EXERCISE DIRECTIONS:
Could you set down the full listing, unchanged?

SUPPLIED ENTRIES:
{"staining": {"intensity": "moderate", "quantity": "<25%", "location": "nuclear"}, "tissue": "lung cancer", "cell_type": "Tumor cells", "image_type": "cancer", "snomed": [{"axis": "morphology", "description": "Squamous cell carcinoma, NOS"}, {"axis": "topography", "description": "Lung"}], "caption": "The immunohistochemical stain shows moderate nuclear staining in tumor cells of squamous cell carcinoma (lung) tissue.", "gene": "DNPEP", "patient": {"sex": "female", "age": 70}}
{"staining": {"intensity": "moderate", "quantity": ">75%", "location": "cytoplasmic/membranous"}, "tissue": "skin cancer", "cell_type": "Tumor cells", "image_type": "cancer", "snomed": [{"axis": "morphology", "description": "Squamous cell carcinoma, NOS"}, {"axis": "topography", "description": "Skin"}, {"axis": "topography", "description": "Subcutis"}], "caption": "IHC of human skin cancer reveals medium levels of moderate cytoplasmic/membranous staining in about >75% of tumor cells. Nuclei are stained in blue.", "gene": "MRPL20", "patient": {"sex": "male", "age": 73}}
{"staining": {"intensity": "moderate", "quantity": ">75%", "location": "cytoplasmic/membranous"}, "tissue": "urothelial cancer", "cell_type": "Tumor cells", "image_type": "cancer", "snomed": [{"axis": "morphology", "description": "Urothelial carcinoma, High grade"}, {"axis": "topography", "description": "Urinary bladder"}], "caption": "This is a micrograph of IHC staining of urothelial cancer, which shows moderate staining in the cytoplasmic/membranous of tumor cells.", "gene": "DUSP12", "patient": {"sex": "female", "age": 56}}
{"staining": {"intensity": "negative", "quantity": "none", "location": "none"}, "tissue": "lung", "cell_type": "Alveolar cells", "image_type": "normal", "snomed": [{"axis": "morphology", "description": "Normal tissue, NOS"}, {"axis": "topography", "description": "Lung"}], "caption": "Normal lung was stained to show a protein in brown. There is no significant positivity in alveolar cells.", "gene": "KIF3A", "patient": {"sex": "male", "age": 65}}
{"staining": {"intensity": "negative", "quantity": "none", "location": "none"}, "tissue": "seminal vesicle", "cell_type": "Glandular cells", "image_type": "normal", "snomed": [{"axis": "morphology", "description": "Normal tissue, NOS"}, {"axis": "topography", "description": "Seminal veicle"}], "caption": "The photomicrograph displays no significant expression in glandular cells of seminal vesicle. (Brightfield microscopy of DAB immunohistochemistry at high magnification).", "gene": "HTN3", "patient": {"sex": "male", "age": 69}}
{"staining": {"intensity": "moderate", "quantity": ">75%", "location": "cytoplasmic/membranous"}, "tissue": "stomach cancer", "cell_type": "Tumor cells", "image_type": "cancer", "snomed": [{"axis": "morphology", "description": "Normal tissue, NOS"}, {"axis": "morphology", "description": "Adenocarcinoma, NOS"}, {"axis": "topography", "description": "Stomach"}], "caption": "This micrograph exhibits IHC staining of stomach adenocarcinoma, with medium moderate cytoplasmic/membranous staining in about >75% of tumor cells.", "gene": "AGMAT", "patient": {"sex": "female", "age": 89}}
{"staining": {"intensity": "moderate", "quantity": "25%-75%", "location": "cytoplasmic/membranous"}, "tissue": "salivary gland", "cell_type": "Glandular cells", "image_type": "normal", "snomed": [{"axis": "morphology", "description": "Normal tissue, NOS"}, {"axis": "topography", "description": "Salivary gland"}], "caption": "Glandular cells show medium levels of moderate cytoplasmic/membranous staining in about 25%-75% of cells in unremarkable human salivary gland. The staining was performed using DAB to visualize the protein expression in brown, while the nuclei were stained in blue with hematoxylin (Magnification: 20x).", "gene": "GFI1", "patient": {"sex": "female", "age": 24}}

EXERCISE OUTPUT:
{"staining": {"intensity": "moderate", "quantity": "<25%", "location": "nuclear"}, "tissue": "lung cancer", "cell_type": "Tumor cells", "image_type": "cancer", "snomed": [{"axis": "morphology", "description": "Squamous cell carcinoma, NOS"}, {"axis": "topography", "description": "Lung"}], "caption": "The immunohistochemical stain shows moderate nuclear staining in tumor cells of squamous cell carcinoma (lung) tissue.", "gene": "DNPEP", "patient": {"sex": "female", "age": 70}}
{"staining": {"intensity": "moderate", "quantity": ">75%", "location": "cytoplasmic/membranous"}, "tissue": "skin cancer", "cell_type": "Tumor cells", "image_type": "cancer", "snomed": [{"axis": "morphology", "description": "Squamous cell carcinoma, NOS"}, {"axis": "topography", "description": "Skin"}, {"axis": "topography", "description": "Subcutis"}], "caption": "IHC of human skin cancer reveals medium levels of moderate cytoplasmic/membranous staining in about >75% of tumor cells. Nuclei are stained in blue.", "gene": "MRPL20", "patient": {"sex": "male", "age": 73}}
{"staining": {"intensity": "moderate", "quantity": ">75%", "location": "cytoplasmic/membranous"}, "tissue": "urothelial cancer", "cell_type": "Tumor cells", "image_type": "cancer", "snomed": [{"axis": "morphology", "description": "Urothelial carcinoma, High grade"}, {"axis": "topography", "description": "Urinary bladder"}], "caption": "This is a micrograph of IHC staining of urothelial cancer, which shows moderate staining in the cytoplasmic/membranous of tumor cells.", "gene": "DUSP12", "patient": {"sex": "female", "age": 56}}
{"staining": {"intensity": "negative", "quantity": "none", "location": "none"}, "tissue": "lung", "cell_type": "Alveolar cells", "image_type": "normal", "snomed": [{"axis": "morphology", "description": "Normal tissue, NOS"}, {"axis": "topography", "description": "Lung"}], "caption": "Normal lung was stained to show a protein in brown. There is no significant positivity in alveolar cells.", "gene": "KIF3A", "patient": {"sex": "male", "age": 65}}
{"staining": {"intensity": "negative", "quantity": "none", "location": "none"}, "tissue": "seminal vesicle", "cell_type": "Glandular cells", "image_type": "normal", "snomed": [{"axis": "morphology", "description": "Normal tissue, NOS"}, {"axis": "topography", "description": "Seminal veicle"}], "caption": "The photomicrograph displays no significant expression in glandular cells of seminal vesicle. (Brightfield microscopy of DAB immunohistochemistry at high magnification).", "gene": "HTN3", "patient": {"sex": "male", "age": 69}}
{"staining": {"intensity": "moderate", "quantity": ">75%", "location": "cytoplasmic/membranous"}, "tissue": "stomach cancer", "cell_type": "Tumor cells", "image_type": "cancer", "snomed": [{"axis": "morphology", "description": "Normal tissue, NOS"}, {"axis": "morphology", "description": "Adenocarcinoma, NOS"}, {"axis": "topography", "description": "Stomach"}], "caption": "This micrograph exhibits IHC staining of stomach adenocarcinoma, with medium moderate cytoplasmic/membranous staining in about >75% of tumor cells.", "gene": "AGMAT", "patient": {"sex": "female", "age": 89}}
{"staining": {"intensity": "moderate", "quantity": "25%-75%", "location": "cytoplasmic/membranous"}, "tissue": "salivary gland", "cell_type": "Glandular cells", "image_type": "normal", "snomed": [{"axis": "morphology", "description": "Normal tissue, NOS"}, {"axis": "topography", "description": "Salivary gland"}], "caption": "Glandular cells show medium levels of moderate cytoplasmic/membranous staining in about 25%-75% of cells in unremarkable human salivary gland. The staining was performed using DAB to visualize the protein expression in brown, while the nuclei were stained in blue with hematoxylin (Magnification: 20x).", "gene": "GFI1", "patient": {"sex": "female", "age": 24}}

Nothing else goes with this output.